The mass administration of the COVID-19 vaccine could be a real game changer in the battle against coronavirus. However, a recent public opinion poll conducted by Maru Blue shows that only one-third of Canadians would take the vaccine immediately, about half of Canadians would bide their time to assess its safety or use, and the rest have no intention of getting the shot at all. So it appears that Canadians are somewhat divided on the question of whether and when to get vaccinated.
Given the difference of opinion regarding this new vaccine, it is not inconceivable that multiple substitute-decision makers (SDMs) could disagree on whether to give or refuse consent to the shot on behalf of an incapable person. How would such a disagreement be resolved?
First, it is important to note that Ontario’s capacity legislation sets out a hierarchy of SDMs. Pursuant to section 20 of the Health Care Consent Act (HCCA), the guardian of the person is at the top of this hierarchy, followed by an attorney for personal care, representative appointed by the Consent and Capacity Board (CCB), spouse or partner, parent or children, siblings, any other relatives, and lastly the Public Guardian and Trustee (PGT). The decision of the highest ranking SDM will prevail over dissenting opinions from those who are lower on the hierarchy.
If there are multiple equally ranked SDMs acting with respect to a particular decision, they all have to be in agreement – the majority does not rule.
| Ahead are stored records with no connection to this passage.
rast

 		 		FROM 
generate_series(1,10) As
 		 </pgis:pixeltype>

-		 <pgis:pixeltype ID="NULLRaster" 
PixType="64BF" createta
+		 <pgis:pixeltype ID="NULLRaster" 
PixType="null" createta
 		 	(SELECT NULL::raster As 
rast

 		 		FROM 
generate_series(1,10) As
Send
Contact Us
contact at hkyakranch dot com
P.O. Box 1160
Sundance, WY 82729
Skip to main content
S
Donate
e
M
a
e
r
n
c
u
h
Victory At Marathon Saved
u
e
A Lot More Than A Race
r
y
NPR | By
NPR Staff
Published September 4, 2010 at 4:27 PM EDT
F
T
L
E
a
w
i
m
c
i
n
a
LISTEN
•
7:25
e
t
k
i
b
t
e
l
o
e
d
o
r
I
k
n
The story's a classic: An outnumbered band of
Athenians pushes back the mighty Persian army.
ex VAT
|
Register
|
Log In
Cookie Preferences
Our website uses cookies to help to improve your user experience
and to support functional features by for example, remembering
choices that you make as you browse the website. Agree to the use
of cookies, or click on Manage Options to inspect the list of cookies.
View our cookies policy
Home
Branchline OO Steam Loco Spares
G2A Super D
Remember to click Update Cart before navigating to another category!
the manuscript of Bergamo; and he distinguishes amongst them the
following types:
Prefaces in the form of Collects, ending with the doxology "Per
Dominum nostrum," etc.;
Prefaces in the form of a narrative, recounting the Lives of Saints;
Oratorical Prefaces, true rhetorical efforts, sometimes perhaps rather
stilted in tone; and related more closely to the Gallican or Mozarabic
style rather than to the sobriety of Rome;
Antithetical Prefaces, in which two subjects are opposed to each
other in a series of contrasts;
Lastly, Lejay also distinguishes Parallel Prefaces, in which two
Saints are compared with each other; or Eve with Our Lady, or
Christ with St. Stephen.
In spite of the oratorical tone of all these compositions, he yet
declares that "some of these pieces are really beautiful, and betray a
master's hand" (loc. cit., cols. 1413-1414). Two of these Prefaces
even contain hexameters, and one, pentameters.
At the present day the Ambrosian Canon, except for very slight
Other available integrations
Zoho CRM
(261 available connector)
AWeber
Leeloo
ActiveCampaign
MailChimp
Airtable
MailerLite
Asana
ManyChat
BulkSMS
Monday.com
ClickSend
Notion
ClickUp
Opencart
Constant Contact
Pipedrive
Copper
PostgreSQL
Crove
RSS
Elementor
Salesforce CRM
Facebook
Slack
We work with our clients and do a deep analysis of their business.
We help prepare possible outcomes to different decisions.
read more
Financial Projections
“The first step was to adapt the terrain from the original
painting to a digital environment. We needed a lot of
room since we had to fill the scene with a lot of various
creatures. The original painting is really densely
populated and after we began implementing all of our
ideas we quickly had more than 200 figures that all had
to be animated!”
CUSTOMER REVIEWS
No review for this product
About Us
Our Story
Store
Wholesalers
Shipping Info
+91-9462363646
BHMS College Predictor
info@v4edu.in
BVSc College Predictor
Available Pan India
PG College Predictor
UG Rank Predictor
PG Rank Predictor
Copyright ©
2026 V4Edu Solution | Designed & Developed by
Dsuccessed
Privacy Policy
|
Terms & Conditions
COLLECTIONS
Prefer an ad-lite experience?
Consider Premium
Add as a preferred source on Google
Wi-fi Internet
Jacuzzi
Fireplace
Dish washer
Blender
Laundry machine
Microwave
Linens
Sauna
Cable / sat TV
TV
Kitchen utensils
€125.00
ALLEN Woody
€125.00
If the SDMs fail to reach a consensus, any of the SDMs could apply to the CCB to try and be appointed the sole representative to make the decision. However, this option is not available where the incapable person already has a guardian of person or attorney for personal care. Another option is for the SDMs to attend mediation to try to come to an agreement. If mediation is not successful, the health practitioner must turn to the PGT for a decision. Section 20(6) of the HCCA states that the PGT is required to act and cannot decline to act in this situation.